What was your first time directing like?

Matsuda: I'm not going to say easy, but I talked to Eric a lot. I believed in my actors and they brought wonderful acting skills so it was smooth. It was a wonderful experience creating a story with a group of talented people.

How does season two differ from season one?

Khoo: In season one, we wanted a social commentary for the episodes, a bit like the Twilight Zone with a moral. We also wanted a lot of family kind of situations. With season two, we wanted to up the horror factor to make the episodes more frightening and also to make them more distinct in terms of execution. In Seiko's episode, it's a bit of a romantic horror story. Then you have something like the Thai episode, which is very immersive in the levels of black magic and very horrific. If anything, looking at this particular season, we explore more of the horror aspect and also black magic, witchcraft, exorcism, that sort of stuff.

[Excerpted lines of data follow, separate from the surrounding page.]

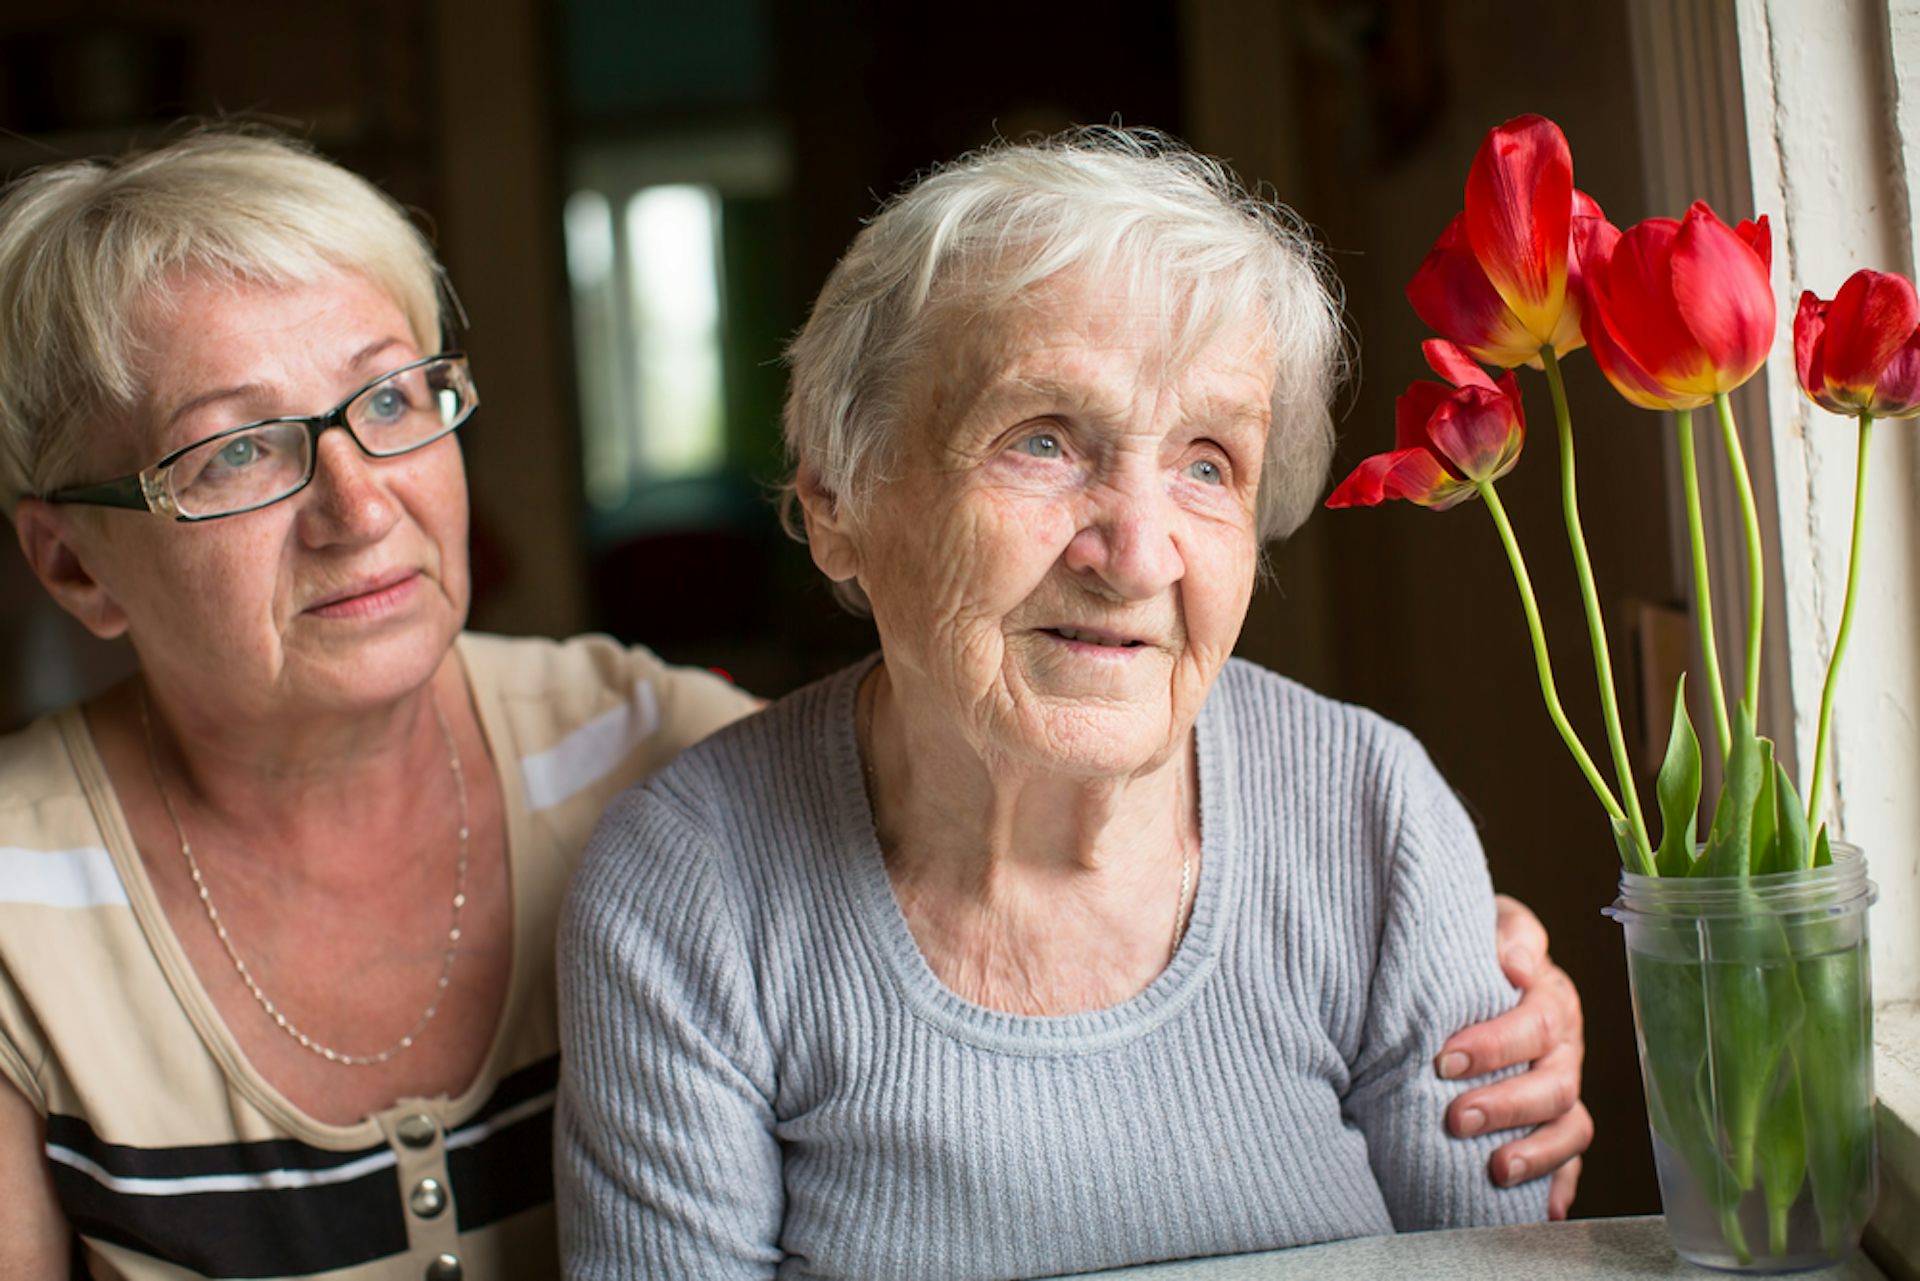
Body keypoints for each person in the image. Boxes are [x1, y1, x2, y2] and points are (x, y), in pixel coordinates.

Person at [0, 127, 1583, 1280]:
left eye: (393, 399)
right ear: (836, 508)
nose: (360, 504)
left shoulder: (624, 733)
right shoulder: (684, 852)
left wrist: (1453, 942)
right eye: (236, 449)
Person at [556, 126, 1586, 1280]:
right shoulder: (688, 894)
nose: (1138, 555)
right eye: (1041, 441)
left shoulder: (1371, 817)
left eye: (1208, 463)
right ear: (840, 504)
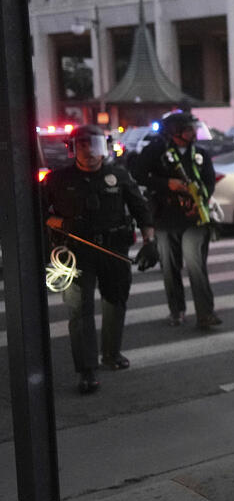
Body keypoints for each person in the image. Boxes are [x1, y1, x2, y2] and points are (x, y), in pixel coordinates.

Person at [42, 125, 155, 394]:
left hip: (114, 249)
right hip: (76, 252)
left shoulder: (119, 175)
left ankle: (111, 354)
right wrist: (62, 223)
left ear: (104, 148)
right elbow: (39, 212)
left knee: (115, 301)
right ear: (73, 148)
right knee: (79, 310)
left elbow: (140, 208)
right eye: (83, 145)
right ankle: (87, 370)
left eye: (95, 145)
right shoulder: (57, 179)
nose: (90, 152)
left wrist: (150, 241)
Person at [135, 111, 220, 328]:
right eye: (189, 128)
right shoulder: (156, 151)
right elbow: (138, 174)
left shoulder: (200, 154)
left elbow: (210, 181)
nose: (194, 132)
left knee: (196, 265)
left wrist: (200, 197)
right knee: (170, 267)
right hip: (166, 217)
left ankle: (205, 313)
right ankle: (177, 310)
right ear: (175, 131)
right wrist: (167, 184)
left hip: (195, 218)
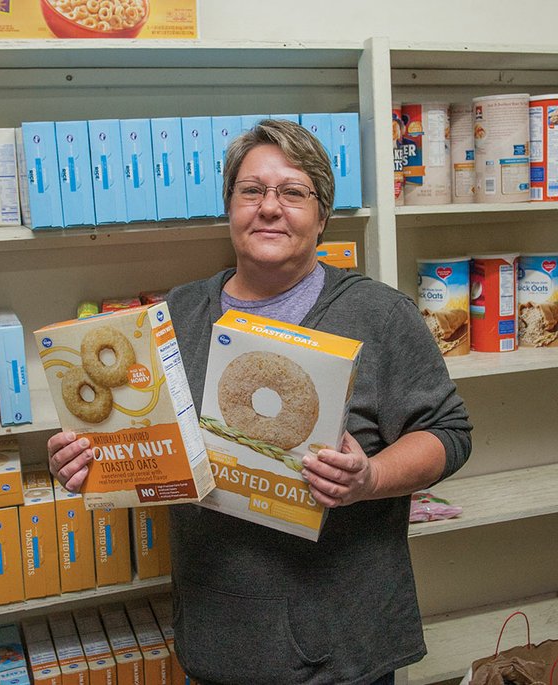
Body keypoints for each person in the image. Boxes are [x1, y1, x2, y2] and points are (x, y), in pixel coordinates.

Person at [48, 119, 472, 685]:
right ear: (230, 208)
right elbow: (151, 445)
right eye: (252, 191)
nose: (269, 207)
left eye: (293, 192)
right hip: (221, 629)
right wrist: (93, 462)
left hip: (341, 635)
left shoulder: (379, 314)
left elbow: (449, 434)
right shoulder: (180, 313)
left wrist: (369, 477)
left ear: (322, 216)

Do Asian horror stories have to be radically changed for a Western audience?

Khoo: In Asia, we come out with very strong and interesting horror stories and I think a lot of that deals with us believing in ghosts. In Thailand, I used the black arts because it's actually there. Look at some of Joko Anwar's horror films. I don't think you need to change much of it. It's pretty universal but yet intrinsically Indonesian in its depiction. I think coming from this part of the world, I'm definitely a bigger fan of Asian horror than Western horror.

Matsuda: I watched season one and I learned that there are so many kinds of folklore in each country. I think we don't have to do anything but just tell our country's supernatural stories. I'm so interested in every country's folklore stories and I think others will be, too.

HBO is known for being no-holds-barred in terms of gore and violence but was there a story you pitched that they thought was too much to be put on screen?

Khoo: Yes, there was one that got axed quite early on. I can't really give any details. Maybe I'll do it as a feature film!


Folklore season two premieres on HBO Go on Nov 14. "The Day The Wind Blew", the episode directed by Seiko Matsuda, drops on Nov 21.